Donald Trump a décrit Cuba comme “une île magnifique” et a souligné son potentiel touristique, son climat et ses paysages, dans des déclarations où il a également qualifié le pays de “nation en échec”, affirmant que depuis l'île “on leur parle” et il a même dit qu'il pense qu'il aurait “l'honneur de prendre Cuba”.
Depuis la Maison Blanche, le dirigeant combine des éloges sur les conditions naturelles du pays avec de vives critiques à l'égard du régime cubain.
Trump a évoqué Cuba en répondant à une question sur ce qui pourrait être le prochain scénario d'action des États-Unis. Bien qu'il ait évité de donner une réponse directe dans ce sens, il a néanmoins clairement indiqué que, selon lui, La Havane maintient une certaine forme de communication avec Washington.
«Je peux te dire qu'ils nous parlent. C'est une nation en péril», a-t-il affirmé.
Dans sa description de la situation cubaine, il a soutenu que le pays manquait de ressources fondamentales. « Ils n'ont pas d'argent, ils n'ont pas de pétrole, ils n'ont rien », a-t-il déclaré.
Cependant, il a immédiatement opposé ce manque à une évaluation positive de ses attributs géographiques et naturels. "Ils ont de bonnes terres. Ils ont un beau paysage. C'est une belle île", a-t-il exprimé.
Trump a élargi cette idée en soulignant que Cuba, "à sa manière, en termes de tourisme et tout le reste", dispose de conditions très favorables.
Il a ajouté que le climat est "merveilleux" et a souligné comme avantage que, selon lui, l'île n'est pas située dans une zone de ouragans, un commentaire qu'il a formulé sur un ton ironique en suggérant qu'il n'y aurait ainsi pas besoin de demander constamment de l'aide pour ces phénomènes.

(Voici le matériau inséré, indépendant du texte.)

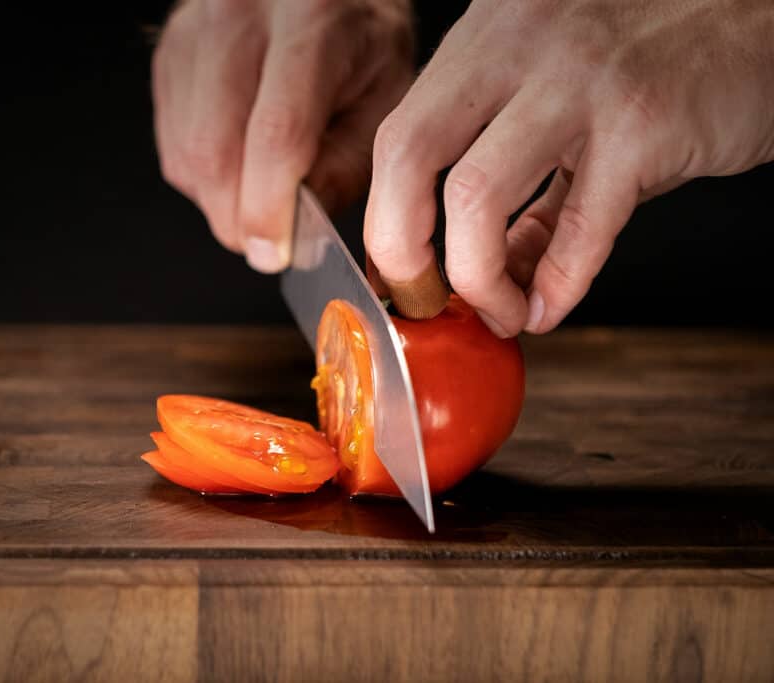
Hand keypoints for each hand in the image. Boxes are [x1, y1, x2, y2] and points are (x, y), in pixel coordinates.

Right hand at [151, 0, 414, 271]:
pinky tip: (241, 166)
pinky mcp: (170, 52)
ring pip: (187, 154)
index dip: (269, 208)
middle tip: (267, 242)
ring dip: (220, 202)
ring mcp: (196, 31)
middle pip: (215, 149)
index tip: (274, 252)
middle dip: (238, 218)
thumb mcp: (386, 99)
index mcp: (313, 22)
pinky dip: (204, 179)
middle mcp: (243, 16)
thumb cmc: (361, 41)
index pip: (276, 133)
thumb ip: (347, 166)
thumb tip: (298, 228)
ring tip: (261, 196)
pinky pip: (174, 144)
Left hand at [364, 0, 773, 335]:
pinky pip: (579, 227)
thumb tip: (486, 272)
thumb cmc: (658, 56)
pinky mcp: (644, 123)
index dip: (385, 219)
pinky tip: (549, 308)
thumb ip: (519, 185)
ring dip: (476, 280)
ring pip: (474, 196)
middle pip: (407, 156)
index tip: (401, 275)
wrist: (763, 12)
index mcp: (486, 43)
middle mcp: (517, 50)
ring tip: (499, 313)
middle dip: (400, 249)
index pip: (398, 136)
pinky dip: (555, 287)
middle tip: (423, 299)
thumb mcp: (561, 102)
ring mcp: (577, 83)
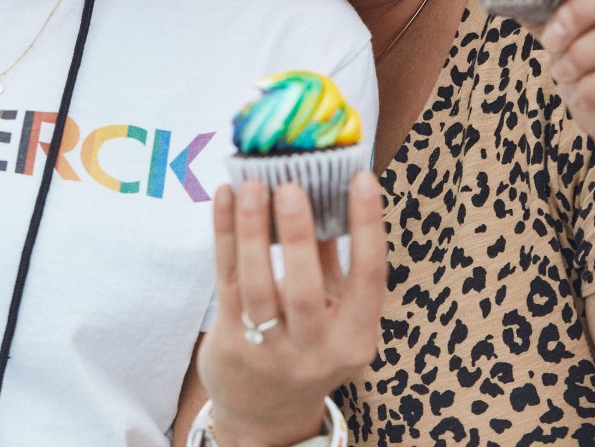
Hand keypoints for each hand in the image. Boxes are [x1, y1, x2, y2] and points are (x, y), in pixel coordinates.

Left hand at [201, 176, 385, 446]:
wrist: (267, 414)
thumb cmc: (309, 343)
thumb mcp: (335, 312)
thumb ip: (334, 258)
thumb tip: (330, 188)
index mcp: (355, 339)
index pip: (369, 279)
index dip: (368, 227)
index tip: (363, 178)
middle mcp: (315, 350)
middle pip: (305, 290)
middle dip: (296, 235)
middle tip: (290, 186)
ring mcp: (269, 351)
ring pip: (257, 287)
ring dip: (251, 233)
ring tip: (251, 185)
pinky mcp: (230, 342)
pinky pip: (226, 282)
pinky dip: (225, 236)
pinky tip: (225, 198)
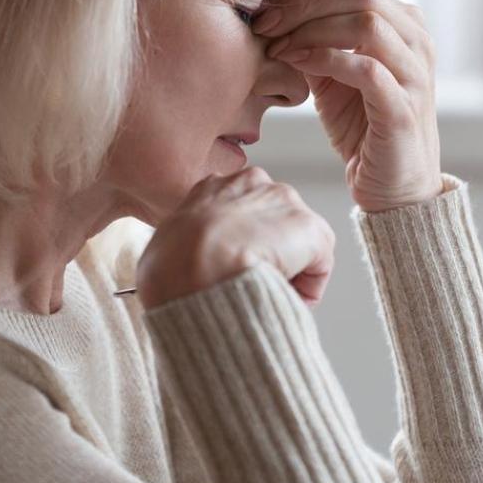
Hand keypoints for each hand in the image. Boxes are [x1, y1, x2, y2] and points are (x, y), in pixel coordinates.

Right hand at [136, 166, 335, 309]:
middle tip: (253, 286)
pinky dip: (307, 288)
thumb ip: (184, 250)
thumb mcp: (164, 249)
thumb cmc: (169, 268)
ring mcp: (284, 203)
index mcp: (212, 187)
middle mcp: (252, 183)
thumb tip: (184, 272)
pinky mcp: (310, 228)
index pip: (237, 213)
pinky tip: (284, 299)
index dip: (238, 247)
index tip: (233, 272)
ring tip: (266, 295)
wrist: (194, 269)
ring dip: (287, 270)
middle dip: (268, 255)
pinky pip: (318, 266)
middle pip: (272, 224)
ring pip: (296, 244)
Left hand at [252, 0, 443, 212]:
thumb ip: (314, 43)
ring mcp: (415, 74)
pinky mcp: (403, 109)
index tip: (265, 10)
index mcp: (404, 25)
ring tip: (277, 46)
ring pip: (367, 23)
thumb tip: (274, 14)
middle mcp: (417, 42)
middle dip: (305, 4)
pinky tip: (295, 64)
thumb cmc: (362, 127)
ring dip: (312, 30)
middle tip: (265, 23)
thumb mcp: (332, 76)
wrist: (392, 186)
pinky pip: (366, 69)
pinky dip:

Une grande partie de ses propos a également tourné autour de la communauté cubaine émigrée aux États-Unis. Il a dit avoir rencontré de nombreuses personnes originaires de Cuba qui “se traitaient mal” dans leur pays d'origine et qui ont ensuite prospéré sur le sol américain. “Ils sont ici et sont devenus riches. Ce sont des personnes très entreprenantes. Très intelligentes”, a-t-il affirmé.
Pour illustrer cette idée, Trump a mentionné plusieurs personnalités d'origine cubaine.
Le dirigeant a affirmé que de nombreux Cubains désirent revenir et que ce n'est pas un phénomène isolé. "Beaucoup de Cubains ont dit : Oh, mon Dieu, aimeraient-ils revenir ?", a-t-il commenté, en référence aux membres de l'exil qui, selon lui, entretiennent un lien émotionnel avec l'île.
Cet argument lui a servi à renforcer l'idée que Cuba, malgré son déclin actuel, conserve un attrait évident en raison de ses conditions naturelles et de son poids symbolique dans l'histoire des relations avec les États-Unis.
Cuba verra la fin, dit-il
Dans la partie la plus marquante, Trump est allé au-delà des éloges paysages et des références à la diaspora.
« Je crois que Cuba verra la fin », a-t-il affirmé, avant d'ajouter : « Toute ma vie, j'ai entendu parler des États-Unis et de Cuba. Quand les États-Unis le feront-ils ? Mais je pense que j'aurai l'honneur de prendre Cuba. »
Ensuite, lorsqu'il a été interrogé à nouveau, il a insisté : « Prendre Cuba. D'une certaine manière, oui ».
Il a même conclu cette phrase en disant : "C'est-à-dire, si je le libère, je l'accepte. Je pense que je peux en faire ce que je veux."
Trump a conclu une nouvelle condamnation du castrisme.
Il a déclaré que Cuba est "une nation très touchée en ce moment" et qu'elle l'est "depuis longtemps".
Il a également décrit Fidel Castro et ses frères comme des dirigeants « très violents », « extrêmement violents », et a affirmé qu'ils ont gouverné « avec la violence ».